We spend our lives making plans and preparing for future events. From the beginning we plan and work towards education, a career, marriage and a family. We work hard and save, invest and build our assets. We insure to protect our home, automobiles, health and medical needs.
Retirement age comes and our plan is finally in place. Finances and time have come together to allow us to enjoy the elder years of life. This is where the planning ends. But life does not end at retirement. There is a portion of life that the majority of us will live through after the retirement years called “eldercare.”
Very few of us plan for this part of our life, but yet it is as important if not more important to plan for it. If we don’t, we are leaving our last years in someone else’s hands. As much as children love us and mean to do right by us, they cannot possibly know what we want if they are not told.
Ruby, age 80, lost her husband. She had cared for him at home after his stroke. Understandably, she felt lost and depressed after his death. An inner ear infection caused Ruby to lose her balance and fall, breaking her hip. While she was in the hospital recuperating from surgery, Ruby’s children were deciding her future.
Concerned for her health and safety they moved some of her belongings to an assisted care facility. Upon Ruby’s release from the hospital she was taken to her new home at the facility. Between pain medication and the unfamiliar surroundings, Ruby never was herself again. She spent her last days asking what had happened to her home and belongings. Though her children had her best interest at heart, they did not know how Ruby wanted to spend her elder days.

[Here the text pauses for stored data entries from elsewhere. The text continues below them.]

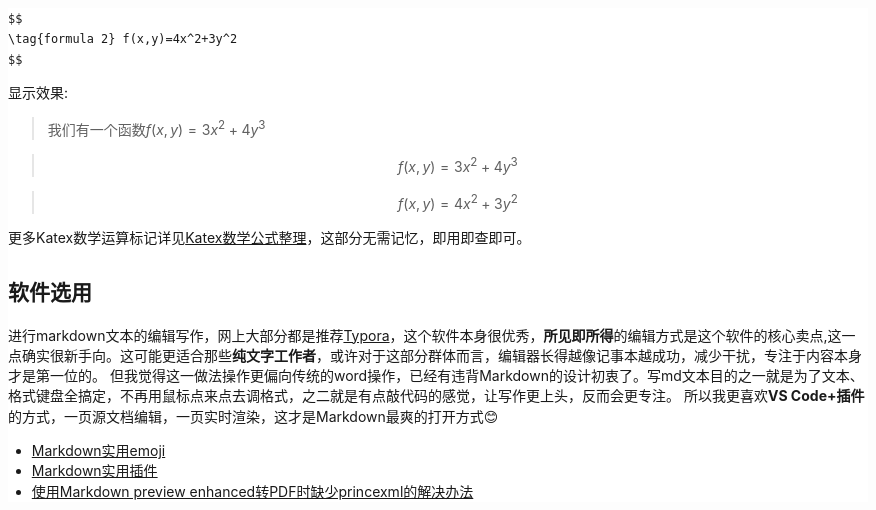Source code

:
 ```md
$$
\tag{formula 2} f(x,y)=4x^2+3y^2
$$
```
显示效果:
> 我们有一个函数$f(x,y)=3x^2+4y^3$

> $$
> \tag*{formula 1} f(x,y)=3x^2+4y^3
> $$

> $$
> \tag{formula 2} f(x,y)=4x^2+3y^2
> $$

更多Katex数学运算标记详见[Katex数学公式整理](https://blog.csdn.net/tonydz0523/article/details/88420049)，这部分无需记忆，即用即查即可。


## 软件选用
进行markdown文本的编辑写作，网上大部分都是推荐[Typora](https://typoraio.cn/)，这个软件本身很优秀，**所见即所得**的编辑方式是这个软件的核心卖点,这一点确实很新手向。这可能更适合那些**纯文字工作者**，或许对于这部分群体而言，编辑器长得越像记事本越成功，减少干扰，专注于内容本身才是第一位的。
但我觉得这一做法操作更偏向传统的word操作，已经有违背Markdown的设计初衷了。写md文本目的之一就是为了文本、格式键盘全搞定，不再用鼠标点来点去调格式，之二就是有点敲代码的感觉，让写作更上头，反而会更专注。
所以我更喜欢**VS Code+插件**的方式，一页源文档编辑，一页实时渲染，这才是Markdown最爽的打开方式:blush:


- [Markdown实用emoji](https://www.webfx.com/tools/emoji-cheat-sheet/)
- [Markdown实用插件](https://www.kancloud.cn/pwedu/code-fans/321504#1_Markdown__14)
- [使用Markdown preview enhanced转PDF时缺少princexml的解决办法](https://blog.csdn.net/max_xws/article/details/85319679)
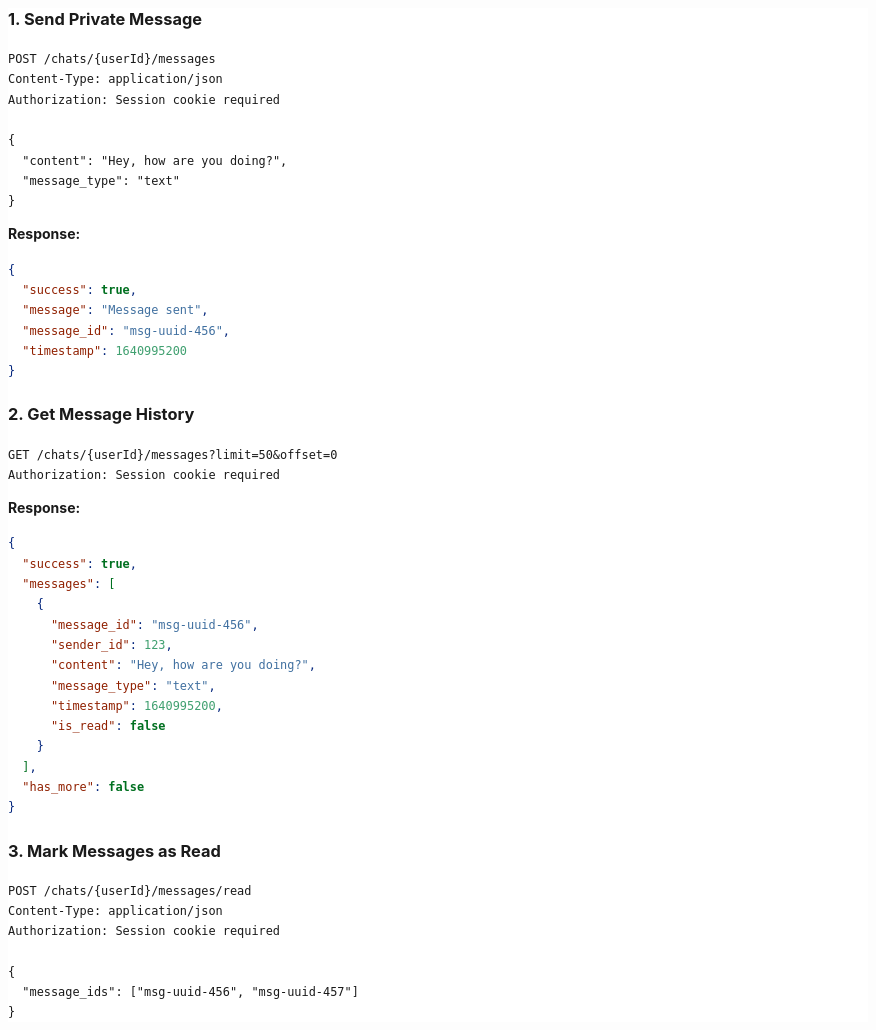 ### 1. Send Private Message
```http
POST /chats/{userId}/messages
Content-Type: application/json
Authorization: Session cookie required

{
  "content": "Hey, how are you doing?",
  "message_type": "text"
}
```

**Response:**
```json
{
  "success": true,
  "message": "Message sent",
  "message_id": "msg-uuid-456",
  "timestamp": 1640995200
}
```

### 2. Get Message History
```http
GET /chats/{userId}/messages?limit=50&offset=0
Authorization: Session cookie required
```

**Response:**
```json
{
  "success": true,
  "messages": [
    {
      "message_id": "msg-uuid-456",
      "sender_id": 123,
      "content": "Hey, how are you doing?",
      "message_type": "text",
      "timestamp": 1640995200,
      "is_read": false
    }
  ],
  "has_more": false
}
```

### 3. Mark Messages as Read
```http
POST /chats/{userId}/messages/read
Content-Type: application/json
Authorization: Session cookie required

{
  "message_ids": ["msg-uuid-456", "msg-uuid-457"]
}
```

An article on the AARP website entitled, ” Are Americans Talking With Their Parents About Independent Livng“, revealed that “Most boomer women have had conversations with their parents about their ability to live independently as they ge tolder, but less than half have actually begun planning for care their parents might need.” Without talking this over, it can be difficult to know if parents really need, or want, help from their children.”
Children and parents should talk about all these things.
What do you want your children, or friends to do on your behalf? When it comes time for them to help, you may not be physically or mentally able to execute your wishes. This is where your long term care plan comes into effect. You need to be the responsible person for your own personal care in the future.
The time to start planning is now. Don’t wait until the choice is no longer yours!